The results are shown in the table below:
| Problem | Rows x Cols | NNZ (% of entries) | GPU Status | GPU Time (s) | CPU Status | CPU Time (s) |
|---|---|---|---|---|---|---|
| qap15 | 6,330 x 22,275 | 94,950 (0.0673%) | Optimal | 10.20 | Optimal | 71.97 |
| a2864 | 22,117 x 200,787 | 20,078,717 (0.4521%) | Optimal | 37.15 | Optimal | 2884.04 |
| ex10 | 69,608 x 17,680 | 1,162,000 (0.0944%) | Optimal | 1.88 | Optimal | 73.35 |
| s82 | 87,878 x 1,690,631 | 7,022,608 (0.0047%) | Time limit | 3600 | Time limit | 3601.68 |
| neos-3025225 | 91,572 x 69,846 | 9,357,951 (0.1463%) | Optimal | 137.18 | Time limit | 3602.36 |
| rmine15 | 358,395 x 42,438 | 879,732 (0.0058%) | Optimal | 57.69 | Optimal | 2396.96 |
| dlr1 | 1,735,470 x 9,142,907 | 18,365,107 (0.0001%) | Time limit | 3601.19 | Time limit | 3600 |
As can be seen, the solver scales well to large problems, especially so on the GPU. Indeed, the GPU provided significant speedups for all problems, going up to 40x for the ex10 benchmark. Comparing the runtimes to the benchmarks on the Mittelmann website, we can see that our solver is competitive with state-of-the-art solvers. For example, the qap15 benchmark is solved in 10.20 seconds on the GPU, while it took HIGHS 22 seconds, GLOP (Google's linear programming solver) 117 seconds, and SoPlex 4022 seconds. For ex10, our runtime is only 1.88 seconds on the GPU, while it took CLP (Coin-OR's linear programming solver) 32 seconds, COPT 1 second, MOSEK 14 seconds, HiGHS 47 seconds, GLOP 479 seconds, SoPlex 296 seconds, and XOPT 2 seconds. Note that these benchmarks are not directly comparable, as, e.g., I don't know what tolerance they used, nor what hardware they used, and I am certain they all used some form of presolve. However, I am still quite pleased that it achieved such runtimes, given the simplicity of the implementation!
One issue I observed is numerical instability in the benchmarks that did not terminate, like dlr1. After analyzing the logs, I found that the duality gap was blowing up, eventually becoming so large that it became nan. I tried various methods to control this, like clamping the step size, but nothing seemed to work. I suppose some solace is that several of the state-of-the-art solvers also did not terminate for dlr1 (with a 250 minute limit).

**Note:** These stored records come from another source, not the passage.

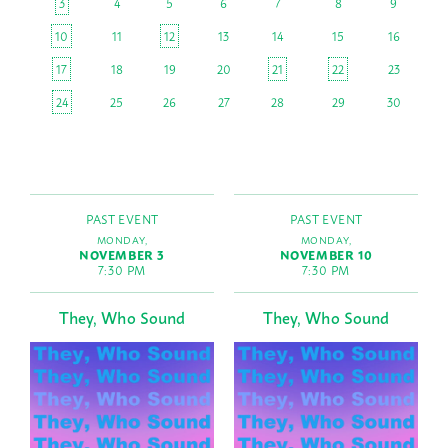
3
4
5
6
7
8
9
10
11
12
13
14
15
16
17
18
19
20
21
22
23
24
25
26
27
28
29
30
PAST EVENT
PAST EVENT
MONDAY,
MONDAY,
NOVEMBER 3
NOVEMBER 10
7:30 PM
7:30 PM
They, Who Sound
They, Who Sound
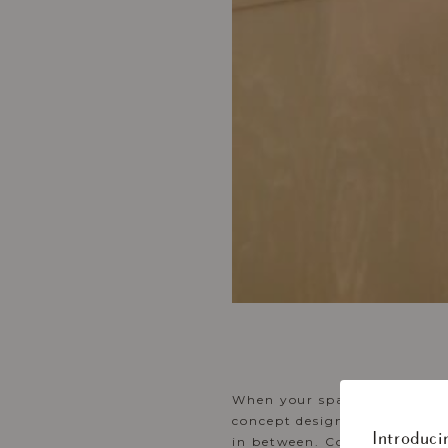
When your space flows smoot
concept design make space to
Introduci
in between. Contemporary det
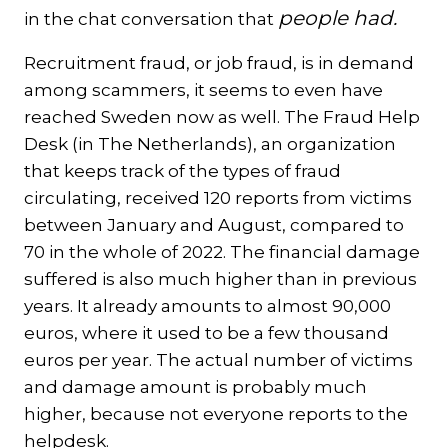
people had.
in the chat conversation that
Recruitment fraud, or job fraud, is in demand
among scammers, it seems to even have
reached Sweden now as well. The Fraud Help
Desk (in The Netherlands), an organization
that keeps track of the types of fraud
circulating, received 120 reports from victims
between January and August, compared to
70 in the whole of 2022. The financial damage
suffered is also much higher than in previous
years. It already amounts to almost 90,000
euros, where it used to be a few thousand
euros per year. The actual number of victims
and damage amount is probably much
higher, because not everyone reports to the
helpdesk.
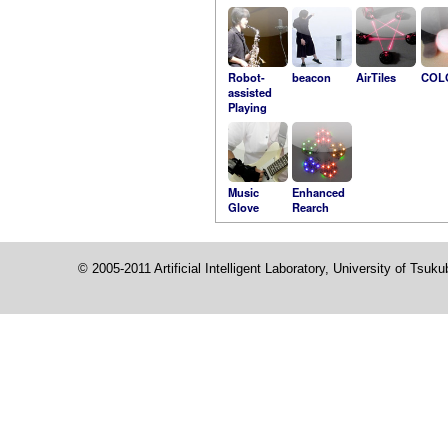
Robot-
beacon
AirTiles
COL
assisted
Playing
Music
Enhanced
Glove
Rearch
© 2005-2011 Artificial Intelligent Laboratory, University of Tsuk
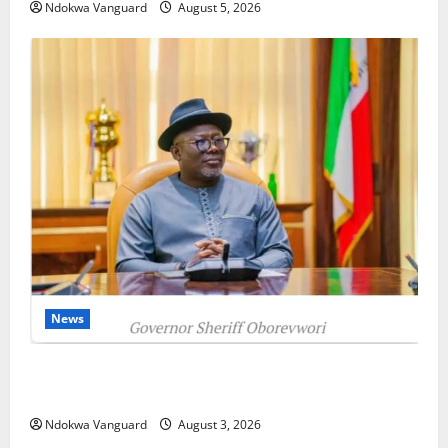
Ndokwa Vanguard
August 5, 2026
News
Delta Unveils $100m Viability Guarantee Fund,
Offers Tax Incentives to Attract Investors
Ndokwa Vanguard
August 3, 2026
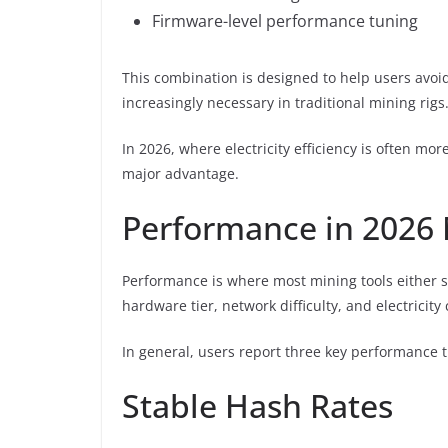
Firmware-level performance tuning
This combination is designed to help users av
increasingly necessary in traditional mining rigs
In 2026, where electricity efficiency is often mo
major advantage.
Performance in 2026 
Performance is where most mining tools either su
hardware tier, network difficulty, and electricity 
In general, users report three key performance tr
Stable Hash Rates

In this post, I described the PDLP algorithm and its implementation in PyTorch. I went over the pseudocode in detail and then discussed some important implementation details. I benchmarked the solver on a subset of problems from the Mittelman benchmarks, and showed that it scales well to large problems, especially so on the GPU. The algorithm is, in hindsight, quite simple to implement, and I am pleased with its scalability and performance.